Asked about Tánaiste Simon Coveney this week describing the risk of a no-deal Brexit never being higher, the Orangeman, who voted to leave the EU in the 2016 referendum, says he has "nothing to fear from politics".
A Border poll on Irish unification may indeed come but Rev Gibson “just doesn’t see the need for it right away”. Neither does he believe that a united Ireland is inevitable.
“What will come will come but I am not a doom-gloom merchant, saying it is around the corner,” he says.
He argues that the “three Bs” – as Rev Gibson calls “Brexit, the backstop and Border polls” – are being used “to unsettle the constitutional question” and to “create apathy among British people”.
“The only thing that will take us into a united Ireland is a vote of the majority of the people. As a democrat, I’ll accept that. I’m not going to go to war over it,” he says. He believes “backstops will come and go” but little will change as a consequence of Brexit or negotiations.
“We will survive as a British people here in Northern Ireland. We have faced a lot bigger challenges than that,” he says.
“We couldn’t be bombed or bullied out of the United Kingdom. We are not going to be bribed out of it now either.”
Rev Gibson questions how some unionists such as Ulster farmers opposed to Brexit for economic reasons could favour a united Ireland.

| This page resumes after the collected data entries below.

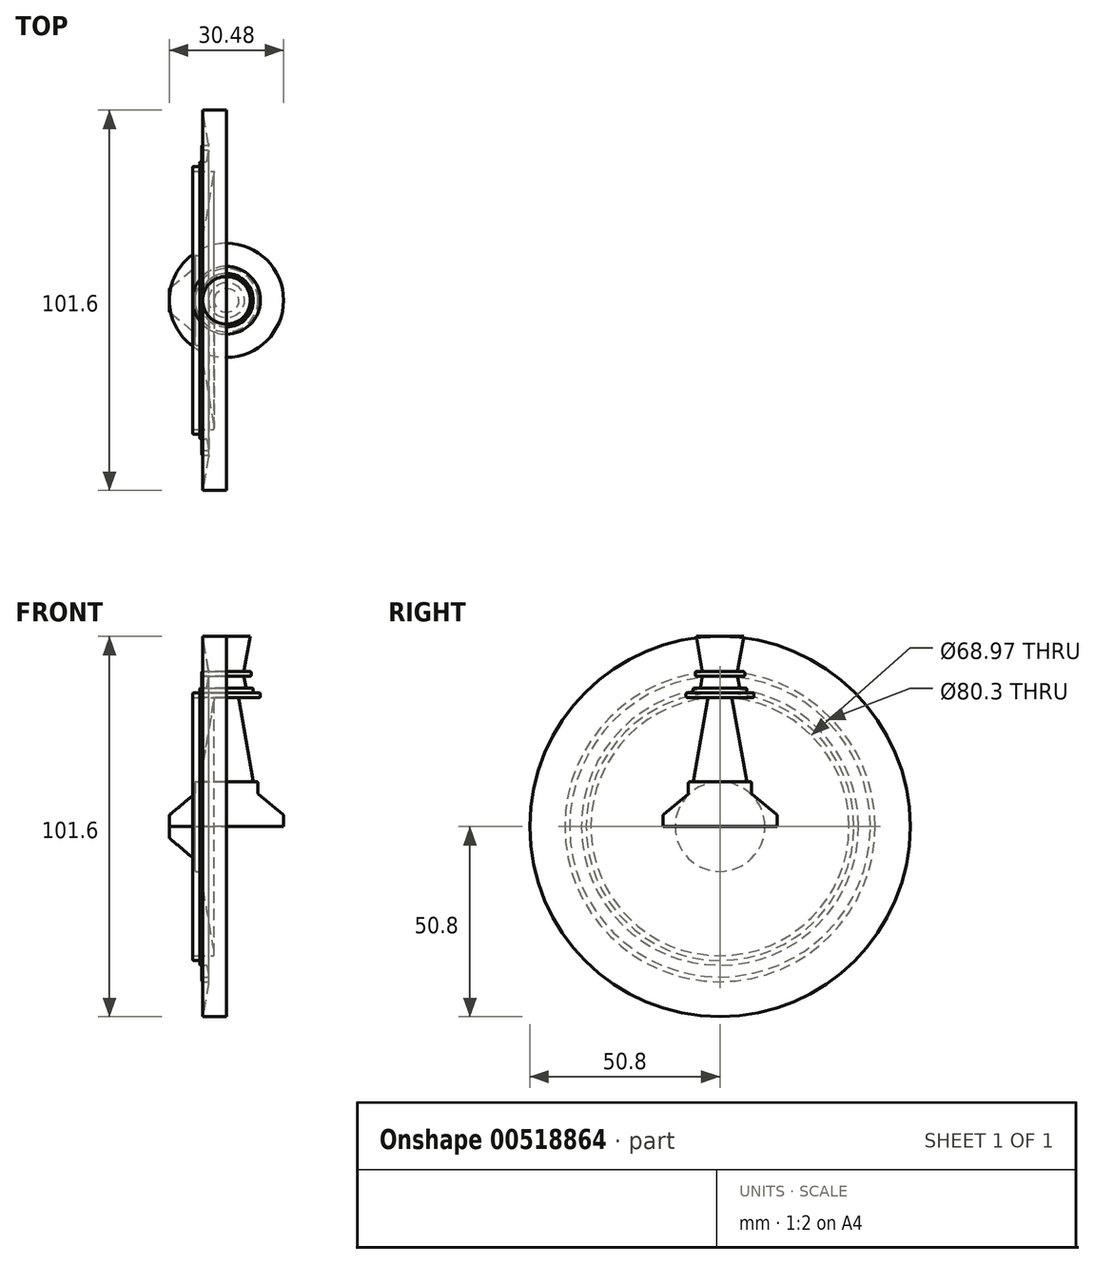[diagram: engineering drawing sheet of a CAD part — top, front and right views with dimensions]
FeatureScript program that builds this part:
annotation { "Feature Type Name" : "Feature", "Feature Type Description" : "" }
export const myFeature = defineFeature(function(context is Context, id is Id, definition is map)
    precondition{}
    {
        {
            var Q0;
            Q0=qCreatedBy(makeId("Front.planeOp"),FACE);
            var sketch = newSketch(context, id + "F0", { "sketchPlane" : qUnion([Q0])});
            skLineSegment(sketch, "E0.bottom", {"start": v(0, 0) * mm, "end": v(-15.24, 0) * mm});
            skLineSegment(sketch, "E0.top", {"start": v(0, 50.8) * mm, "end": v(-6.35, 50.8) * mm});
            skLineSegment(sketch, "E0.left", {"start": v(0, 0) * mm, "end": v(0, 50.8) * mm});
            skLineSegment(sketch, "E1", {"start": v(-15.24, 0) * mm, "end": v(-15.24, 2.93) * mm});
            skLineSegment(sketch, "E2", {"start": v(-15.13, 3.18) * mm, "end": v(-8.54, 8.7) * mm});
            skLineSegment(sketch, "E3", {"start": v(-8.43, 8.94) * mm, "end": v(-8.43, 11.65) * mm});
            skLineSegment(sketch, "E4", {"start": v(-8.11, 11.97) * mm, "end": v(-7.43, 11.97) * mm});
            skLineSegment(sketch, "E5", {"start": v(-7.11, 12.23) * mm, "end": v(-3.26, 34.11) * mm});
            skLineSegment(sketch, "E6", {"start": v(-3.57, 34.48) * mm, "end": v(-8.74, 34.48) * mm});
            skLineSegment(sketch, "E7", {"start": v(-9.06, 34.8) * mm, "end": v(-9.06, 35.44) * mm});
            skLineSegment(sketch, "E8", {"start": v(-8.74, 35.75) * mm, "end": v(-7.47, 35.75) * mm});
            skLineSegment(sketch, "E9", {"start": v(-7.15, 36.07) * mm, "end": v(-7.15, 36.7) * mm});
            skLineSegment(sketch, "E10", {"start": v(-6.83, 37.02) * mm, "end": v(-5.51, 37.02) * mm});
            skLineSegment(sketch, "E11", {"start": v(-5.2, 37.29) * mm, "end": v(-4.76, 39.78) * mm});
            skLineSegment(sketch, "E12", {"start": v(-5.07, 40.15) * mm, "end": v(-6.28, 40.15) * mm});
            skLineSegment(sketch, "E13", {"start": v(-6.6, 40.47) * mm, "end": v(-6.6, 41.1) * mm});
            skLineSegment(sketch, "E14", {"start": v(-6.28, 41.42) * mm, "end": v(-5.07, 41.42) * mm});
            skLineSegment(sketch, "E15", {"start": v(-4.76, 41.8) * mm, "end": v(-6.35, 50.8) * mm});
            skPoint(sketch, "E16.visualSharp", {"position": v(-15.24, 3.08) * mm});
            skArc(sketch, "E16.filletArc", {"start": v(-15.13, 3.18) * mm, "mid": v(-15.21, 3.07) * mm, "end": v(-15.24, 2.93) * mm});
            skPoint(sketch, "E17.visualSharp", {"position": v(-8.43, 8.8) * mm});
            skArc(sketch, "E17.filletArc", {"start": v(-8.54, 8.7) * mm, "mid": v(-8.46, 8.8) * mm, "end": v(-8.43, 8.94) * mm});
            skPoint(sketch, "E18.visualSharp", {"position": v(-3.2, 34.48) * mm});
            skArc(sketch, "E18.filletArc", {"start": v(-3.26, 34.11) * mm, "mid": v(-3.33, 34.37) * mm, "end": v(-3.57, 34.48) * mm});
            skPoint(sketch, "E19.visualSharp", {"position": v(-8.43, 11.97) * mm});
            skArc(sketch, "E19.filletArc", {"start": v(-8.11, 11.97) * mm, "mid": v(-8.34, 11.88) * mm, "end": v(-8.43, 11.65) * mm});
            skPoint(sketch, "E20.visualSharp", {"position": v(-7.16, 11.97) * mm});
            skArc(sketch, "E20.filletArc", {"start": v(-7.43, 11.97) * mm, "mid": v(-7.22, 12.04) * mm, "end": v(-7.11, 12.23) * mm});
            skPoint(sketch, "E21.visualSharp", {"position": v(-9.06, 34.48) * mm});
            skArc(sketch, "E21.filletArc", {"start": v(-9.06, 34.8) * mm, "mid": v(-8.96, 34.58) * mm, "end": v(-8.74, 34.48) * mm});
            skPoint(sketch, "E22.visualSharp", {"position": v(-9.06, 35.75) * mm});
            skArc(sketch, "E22.filletArc", {"start": v(-8.74, 35.75) * mm, "mid": v(-8.96, 35.66) * mm, "end": v(-9.06, 35.44) * mm});
            skPoint(sketch, "E23.visualSharp", {"position": v(-7.15, 35.75) * mm});
            skArc(sketch, "E23.filletArc", {"start": v(-7.47, 35.75) * mm, "mid": v(-7.25, 35.85) * mm, "end": v(-7.15, 36.07) * mm});
            skPoint(sketch, "E24.visualSharp", {"position": v(-7.15, 37.02) * mm});
            skArc(sketch, "E24.filletArc", {"start": v(-6.83, 37.02) * mm, "mid": v(-7.06, 36.93) * mm, "end": v(-7.15, 36.7) * mm});
            skPoint(sketch, "E25.visualSharp", {"position": v(-5.25, 37.02) * mm});
            skArc(sketch, "E25.filletArc", {"start": v(-5.51, 37.02) * mm, "mid": v(-5.3, 37.1) * mm, "end": v(-5.2, 37.29) * mm});
            skPoint(sketch, "E26.visualSharp", {"position": v(-4.7, 40.15) * mm});
            skArc(sketch, "E26.filletArc", {"start": v(-4.76, 39.78) * mm, "mid": v(-4.83, 40.04) * mm, "end": v(-5.07, 40.15) * mm});
            skPoint(sketch, "E27.visualSharp", {"position": v(-6.6, 40.15) * mm});
            skArc(sketch, "E27.filletArc", {"start": v(-6.6, 40.47) * mm, "mid": v(-6.5, 40.24) * mm, "end": v(-6.28, 40.15) * mm});
            skPoint(sketch, "E28.visualSharp", {"position": v(-6.6, 41.42) * mm});
            skArc(sketch, "E28.filletArc", {"start": v(-6.28, 41.42) * mm, "mid": v(-6.5, 41.33) * mm, "end": v(-6.6, 41.1) * mm});
            skPoint(sketch, "E29.visualSharp", {"position": v(-4.7, 41.42) * mm});
            skArc(sketch, "E29.filletArc", {"start": v(-5.07, 41.42) * mm, "mid": v(-4.83, 41.53) * mm, "end": v(-4.76, 41.8) * mm});
            skSolve(sketch);
        }
        {
            var Q0;
            Q0=makeQuery(id+"F0.imprint","IMPRINT",FACE,{"disambiguationData":[TD([[makeQuery(id+"F0.imprint","IMPRINT",EDGE,{"derivedFrom":sQuery(id+"F0.wireOp",EDGE,"E0.bottom")}),-1.0]])]});
            var Q1;
            Q1=sQuery(id+"F0.wireOp",EDGE,"E0.left");
            var Q2;
            Q2=sQuery(id+"F0.wireOp",EDGE,"E0.bottom");
            revolve(context, id + "F1", {"entities" : qUnion([Q0]), "surfaceEntities" : qUnion([Q1]), "axis" : qUnion([Q2]), "revolveType" : RevolveType.FULL});
        }
        {
            var Q0;
            Q0=makeQuery(id+"F0.imprint","IMPRINT",FACE,{"disambiguationData":[TD([[makeQuery(id+"F0.imprint","IMPRINT",EDGE,{"derivedFrom":sQuery(id+"F0.wireOp",EDGE,"E0.bottom")}),-1.0]])]});
            var Q1;
            Q1=sQuery(id+"F0.wireOp",EDGE,"E0.left");
            revolve(context, id + "F2", {"entities" : qUnion([Q0]), "axis" : qUnion([Q1]), "revolveType" : RevolveType.FULL});
        }
    });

“One wonders that if someone can change their allegiance for purely economic reasons, what was their allegiance in the first place?” he asks.
Irish passports
Saying that, he understands how Ulster unionists can apply for an Irish passport for economic or pragmatic reasons if it makes travelling on holiday to Europe or to their Spanish holiday homes easier. As a Presbyterian clergyman, he regularly signs Irish passport application forms for unionists and loyalists, he says.
“It surprises me but I don’t think it diminishes a person’s Britishness. They are not signing them to be Irish; they are signing them for European citizenship, for the benefits of living or working in Europe,” he says.
This year’s Twelfth celebrations have drawn controversy over large bonfires set to be lit on the eve of the Orange parades across Northern Ireland commemorating the Battle of the Boyne in 1690.
Bonfire builders voluntarily removed tyres because of the risk from fumes but Belfast City Council insisted on material being removed from one large bonfire on the grounds of the Avoniel Leisure Centre in east Belfast. Rev Gibson has warned that further action could be seen by the community as an "attack on their culture".
“People think we go out to annoy someone or poke someone in the eye. That maybe happened in the past, by the nature [of] when it happened, where it occurred and as a response to something. But, by and large, people go out on the day to celebrate the day, not to annoy someone else,” he said.
He sees this year being no different because of Brexit. There will “political messages” on the day around support for remaining in the UK, for implementing Brexit and for the security services such as “Soldier F”, the former British soldier facing murder charges over killings on Bloody Sunday in Derry in 1972.
Parachute Regiment flags have appeared next to Union Jacks and Ulster Banners on posts around Belfast and other parts of Northern Ireland.
“We’re not majoring on those things. We don’t walk to protest in many instances. We walk to celebrate,” he says.